The second problem is that neural nets can't remember anything. Even if at one instant, the net sees the car, it must remember the pattern for the car at subsequent steps. This requires crazy "resonant circuits" which store the computational data. The resonant circuits means that the neurons excite other neurons and so on, in a loop, which stays active when you turn off the stimulus.
The loop idea leads to a serious problem--- neural nets with loops, as they are usually made, are unstable either to runaway activity, or to shutting off. If you activate neurons, and these activate others, the stable state is that all the neurons are either turned on or turned off. In order to get over this, you need a global control on neuron activity, which restricts the number which are turned on, and this global control is difficult to imagine.
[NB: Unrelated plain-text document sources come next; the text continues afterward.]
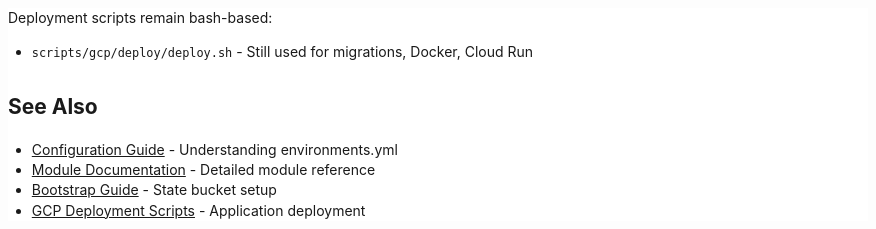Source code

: Deployment scripts remain bash-based:
- `scripts/gcp/deploy/deploy.sh` - Still used for migrations, Docker, Cloud Run

## See Also

- [Configuration Guide](../config/README.md) - Understanding environments.yml
- [Module Documentation](modules/gcp-environment/README.md) - Detailed module reference
- [Bootstrap Guide](bootstrap/README.md) - State bucket setup
- [GCP Deployment Scripts](../scripts/gcp/README.md) - Application deployment
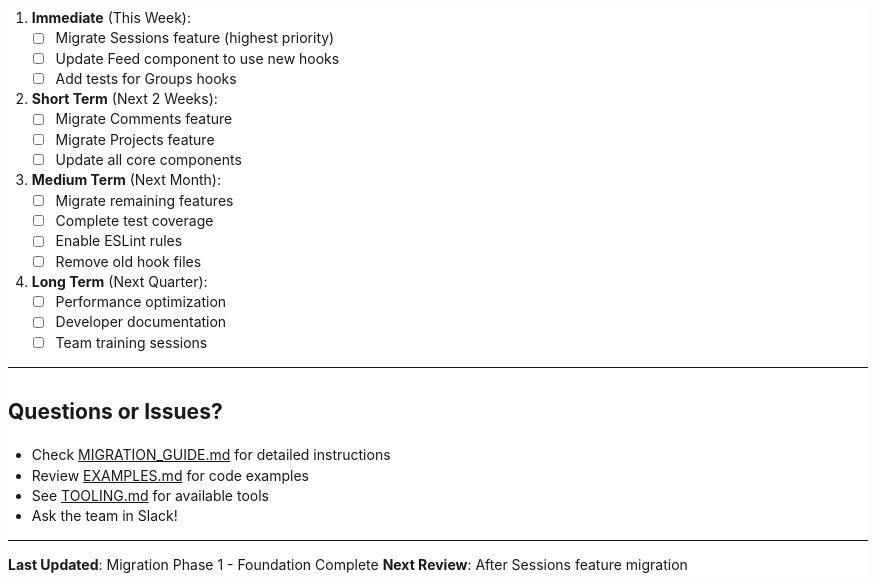1. **Immediate** (This Week):
   - [ ] Migrate Sessions feature (highest priority)
   - [ ] Update Feed component to use new hooks
   - [ ] Add tests for Groups hooks

2. **Short Term** (Next 2 Weeks):
   - [ ] Migrate Comments feature
   - [ ] Migrate Projects feature
   - [ ] Update all core components

3. **Medium Term** (Next Month):
   - [ ] Migrate remaining features
   - [ ] Complete test coverage
   - [ ] Enable ESLint rules
   - [ ] Remove old hook files

4. **Long Term** (Next Quarter):
   - [ ] Performance optimization
   - [ ] Developer documentation
   - [ ] Team training sessions

---

## Questions or Issues?

- Check [MIGRATION_GUIDE.md](./MIGRATION_GUIDE.md) for detailed instructions
- Review [EXAMPLES.md](./EXAMPLES.md) for code examples
- See [TOOLING.md](./TOOLING.md) for available tools
- Ask the team in Slack!

---

**Last Updated**: Migration Phase 1 - Foundation Complete
**Next Review**: After Sessions feature migration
In order to get around this, artificial neural nets just forbid loops. They make layers, where each neuron tells the next layer what to do. These layers are also observed in visual cortex, and they exist, but they are clearly impossible for storing memories. This only works for a quick run-through-once neural computation from input to output, not for steady-state thinking in closed loop.
The instability problem has not been satisfactorily addressed, although it is theoretically possible to do so. You can make complicated sum-rules for total firing, and try to get the computation to proceed naturally with these sum rules. But here, it is next to impossible to imagine how these resonant circuits recall distant memories, or do anything more than store the last immediate stimulus for a short time.